"Standing Wave", Howard V. Hendrix, 1998, 0-441-00553-5
%A Howard V. Hendrix
%C 200 Madison Avenue, New York, NY 10016
%O 800-788-6262 www.berkley.com/berkley www.penguinputnam.com
%P 386 p.
%T "Standing Wave"
To say what this novel is about would be to deny its buddha-nature.
Or something. The plot, such as it is, seems to be primarily a
structure for stringing together endless pseudo-profound lectures.
It is very hard to get into the book as such. Indeed, a sizable chunk
at the beginning reads like a collection of short stories, seemingly
intent on presenting a random set of future technologies in order to
buttress the claim of the work to be called science fiction. As in
the endless novel that is being written by "Peanuts'" Snoopy, these
threads are eventually related, if not woven together, but much of the
book does read like a series of intercut novellas, tied to each other
by random coincidences.
How about the technology? Well, it's very hard to comment, since
trying to nail down an idea in this book is like trying to pin jello
to the wall. However, one technology that plays a large part in this
roughly fifty-years-hence future is the infosphere, a sort of
supercharged Internet. A great many of the plot devices used
throughout rely on functions that simply are inconsistent not only
with existing telecommunications, but with basic ideas about
information processing and transfer.
I suppose I have only myself to blame: when the jacket copy talks
about "philosophical ore" and "thoughtful science fiction" it should
be a warning. While there is a limited amount of technology in this
book, there really isn't any science. Oh, certainly there are
mentions of quantum physics, "bubble" cosmology, topological
transformations, and a number of other high level topics, but these
topics are not explained or examined in any real sense. Even the
title is a mistake: the author confuses the concept of multiple or
reflected wave functions interacting in such a way as to create a
certain function at a stationary point, with the idea of moving (and
self-reinforcing) solitons. As is usual in works of this calibre, the
author hasn't even mastered simple math. An analysis of the number of
options of holding up fingers on a hand figures that there are only
five, rather than the correct thirty two.

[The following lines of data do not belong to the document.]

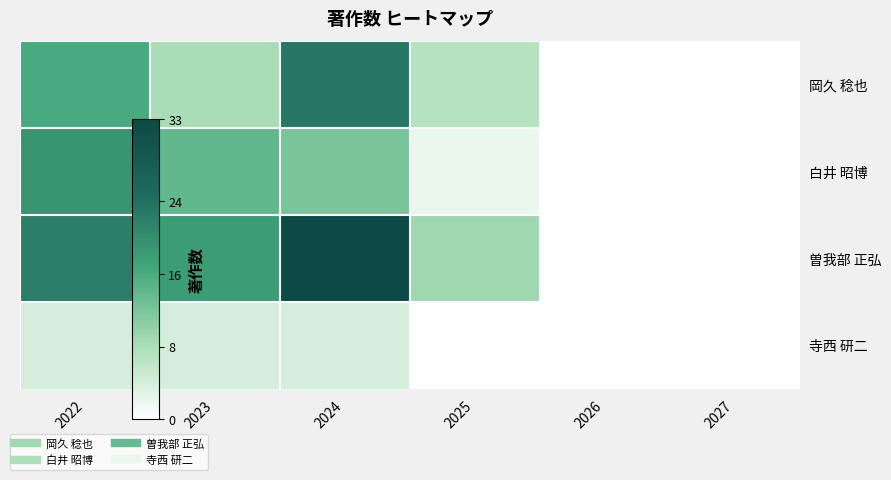

Reading left to right, list all the values displayed in this chart.

岡久 稔也: 2022=16	2023=8	2024=23	2025=7	2026=0	2027=0
白井 昭博: 2022=19	2023=14	2024=12	2025=2	2026=0	2027=0
曽我部 正弘: 2022=22	2023=18	2024=33	2025=9	2026=0	2027=0
寺西 研二: 2022=4	2023=4	2024=4	2025=0	2026=0	2027=0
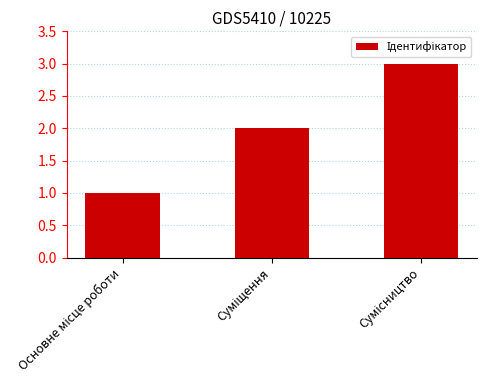

What is the greatest value displayed?

3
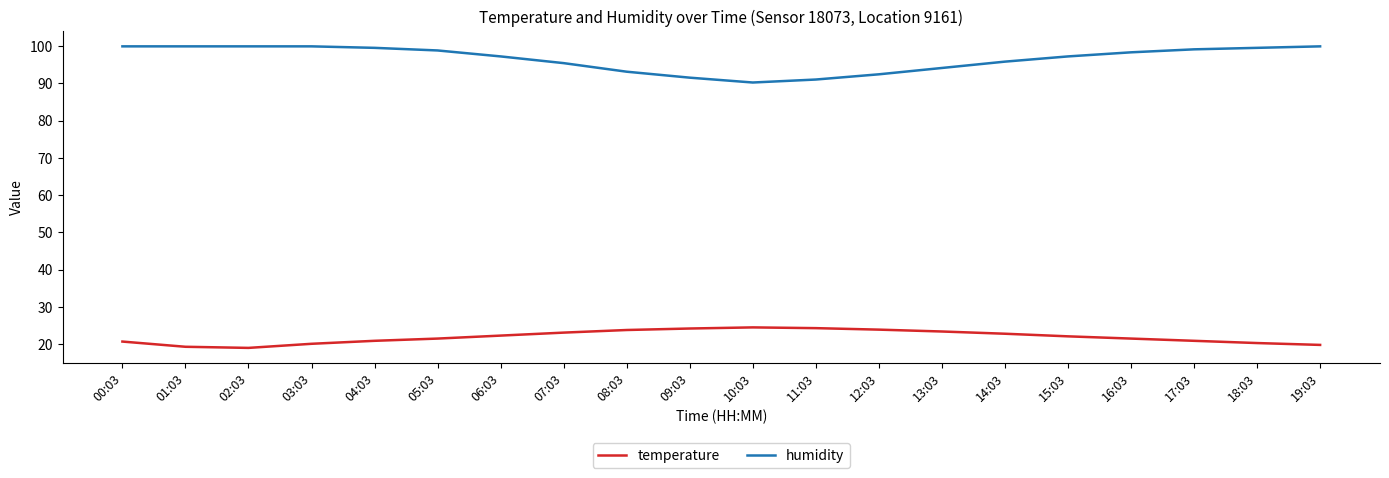

What is the sum of all temperature values?

438.4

This is newage science: vague ideas gleaned from popularizations and
tending to rose coloured mysticism. There is a kind of continual
namedropping of technical terms from a variety of fields. This is "X-
Files" science, or possibly worse: a few pieces of jargon
misrepresenting the basic foundations and holding to the more
egregious philosophical and pseudo-scientific attitudes of our age,
such as the belief that evolution has some objective, or that a
sufficiently large aggregation of unsorted facts or events will
somehow create something magical (and wonderful). In opposition, one
is inescapably reminded of Stephen Crane:
A man said to the Universe: "Sir, I exist!"
"However," replied the Universe,
"the fact has not created in me a sense of obligation."
or Mark Twain:
Don't go around saying the world owes you a living. The world
owes you nothing. It was here first.
Word play seems to be very important to the book. There are a number
of deeply buried puns such as a book entitled "Myth's Edge and Nation"
that refers to miscegenation. This should give you an idea of the
level of profundity we are dealing with here.